-- Provided records follows --

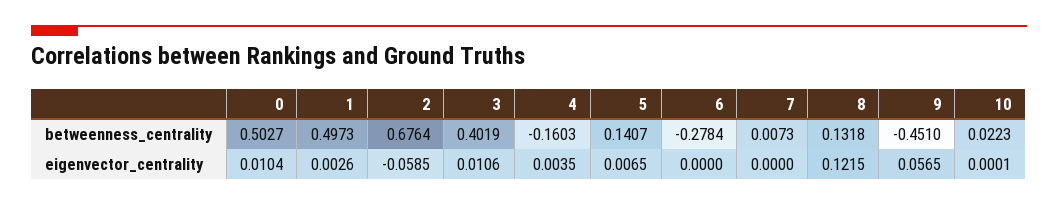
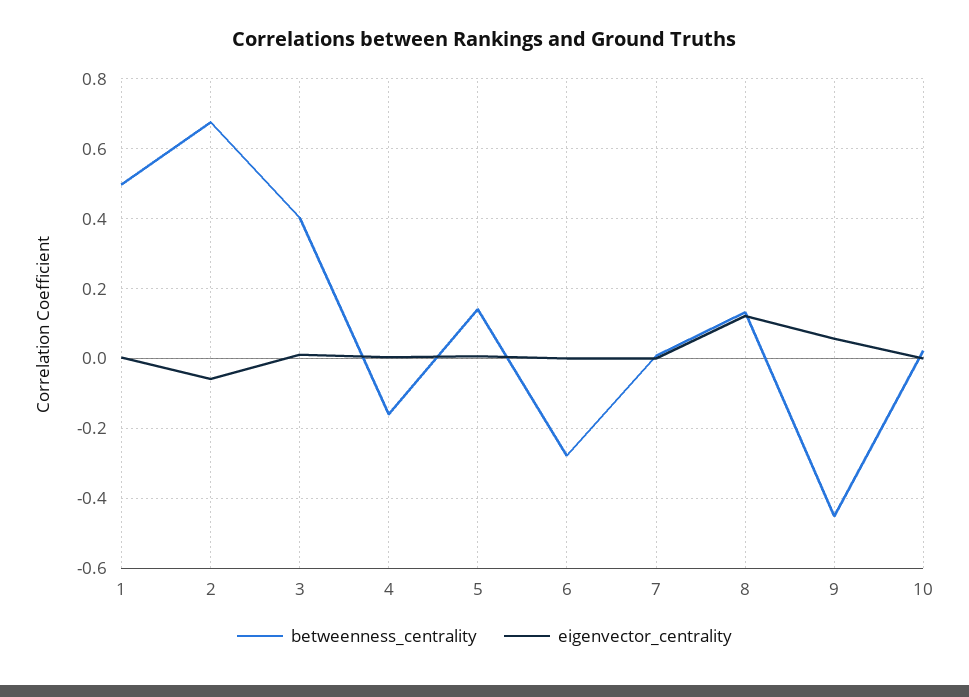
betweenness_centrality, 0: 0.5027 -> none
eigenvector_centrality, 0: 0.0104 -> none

-- Provided records concluded --
-- Provided records follows --

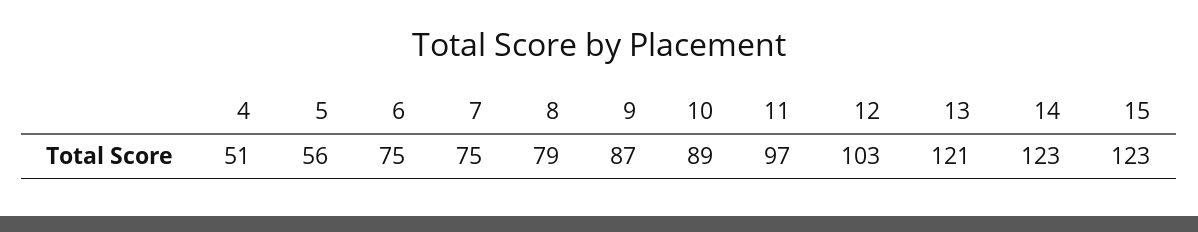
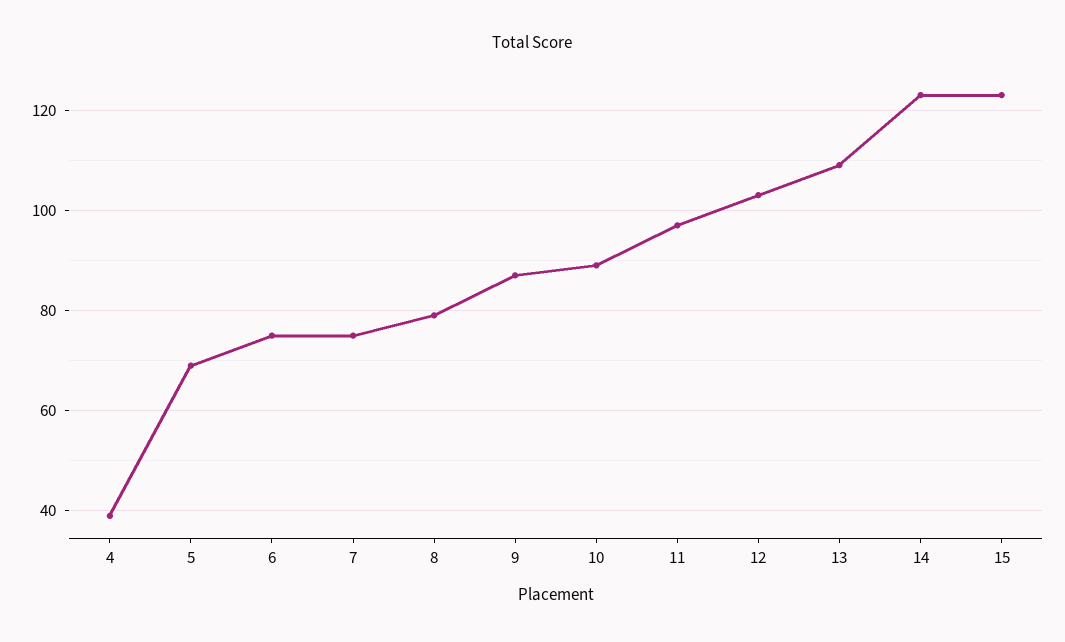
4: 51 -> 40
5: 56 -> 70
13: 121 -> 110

-- Provided records concluded --

» **What you need to do**: Please copy out each line of the material that holds the string "none".

» **Response to the exercise**:
betweenness_centrality, 0: 0.5027 -> none
eigenvector_centrality, 0: 0.0104 -> none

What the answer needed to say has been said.